# [WORK REQUIRED]
Rewrite everything from "2.    We really" down to "take action together." in the essay below on faith-based green teams, replacing "faith communities" with "congregations".

# [EXTRACT TO READ]
════

Building a Collective Identity: 'Drawing the Line' in Communities of Faith | Sojourners

Building a Collective Identity: 'Drawing the Line' in Communities of Faith

Drawing a line in the sand, Stephen Rees / Shutterstock.com
Drawing a line in the sand, Stephen Rees / Shutterstock.com

In my state of Minnesota, there are literally hundreds of faith-based green teams doing a variety of good works. We’ve collectively tackled solar panels and bike racks. We’ve individually been consuming less, doing energy audits of our homes, and taking action in our neighborhoods. It is important work. And yet when I talk to the lay leaders in these congregations, they report that enthusiasm has waned and that their groups have become stale. As one tired (and yet tireless) leader confided in me: “I don’t know what it is, Julia, but it’s like we are swimming in molasses.”

As the new executive director of Minnesota Interfaith Power & Light I am trying to pay attention. What is this feeling of stuck-ness? If it’s not working, what then is the special sauce that will help these tireless leaders to ignite their communities?

A few observations about humans: 

1.    We are pretty darned smart. When we look at the footage from the floods in Colorado, and hear about an Arctic free of summer ice, we understand that riding bikes and even installing solar panels is not going to be enough. And so we become overwhelmed. We also have a unique human trait: the ability to tune out the discomfort of that knowledge. Psychologists describe this as “cognitive dissonance.” If our actions and our knowledge don’t match up, we think about something else.

2.    We really like to feel like we are part of something bigger than ourselves. That’s why we join with others in faith communities that connect us not just to our neighbors today, but to generations of others who share our commitment to something larger. Some call it “justice,” and for thousands of years we’ve brought people together to sing, pray, and take action together.

3.    When given the chance, we are also attuned to great joy and great sadness. As Katherine Preston describes in her article “Mourning for the Earth,” loss is part of what makes us human. As climate disruption unravels living systems we are aware of great loss, even when we can’t articulate what that is.

════

# [DATA SHOWN]

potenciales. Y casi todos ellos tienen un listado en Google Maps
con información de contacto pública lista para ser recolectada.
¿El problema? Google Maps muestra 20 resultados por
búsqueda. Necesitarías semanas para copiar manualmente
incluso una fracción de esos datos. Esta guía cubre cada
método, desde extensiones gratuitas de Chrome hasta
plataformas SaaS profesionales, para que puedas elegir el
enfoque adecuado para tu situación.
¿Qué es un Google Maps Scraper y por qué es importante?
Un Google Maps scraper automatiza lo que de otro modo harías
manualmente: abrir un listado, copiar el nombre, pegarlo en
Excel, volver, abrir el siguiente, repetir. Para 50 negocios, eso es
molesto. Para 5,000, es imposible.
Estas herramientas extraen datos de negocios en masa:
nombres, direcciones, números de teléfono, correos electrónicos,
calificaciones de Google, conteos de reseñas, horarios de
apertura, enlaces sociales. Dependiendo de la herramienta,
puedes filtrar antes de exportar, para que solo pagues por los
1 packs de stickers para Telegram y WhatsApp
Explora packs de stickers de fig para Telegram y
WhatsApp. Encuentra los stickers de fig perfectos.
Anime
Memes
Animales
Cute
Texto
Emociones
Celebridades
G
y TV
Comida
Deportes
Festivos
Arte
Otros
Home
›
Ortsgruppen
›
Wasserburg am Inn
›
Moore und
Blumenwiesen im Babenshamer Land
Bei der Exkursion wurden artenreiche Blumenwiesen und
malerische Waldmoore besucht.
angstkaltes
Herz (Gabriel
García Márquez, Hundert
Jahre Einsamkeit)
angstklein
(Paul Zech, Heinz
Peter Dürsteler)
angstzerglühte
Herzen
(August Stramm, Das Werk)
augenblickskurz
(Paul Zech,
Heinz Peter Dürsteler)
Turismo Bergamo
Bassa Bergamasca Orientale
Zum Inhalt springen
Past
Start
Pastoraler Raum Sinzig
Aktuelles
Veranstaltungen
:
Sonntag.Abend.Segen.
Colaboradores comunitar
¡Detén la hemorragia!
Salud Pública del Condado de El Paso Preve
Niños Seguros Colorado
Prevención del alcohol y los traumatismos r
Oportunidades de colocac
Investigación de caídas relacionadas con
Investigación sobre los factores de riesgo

════

# [SOLUTION FOR THIS PROBLEM]
2.    We really like to feel like we are part of something bigger than ourselves. That’s why we join with others in congregations that connect us not just to our neighbors today, but to generations of others who share our commitment to something larger. Some call it “justice,” and for thousands of years we’ve brought people together to sing, pray, and take action together.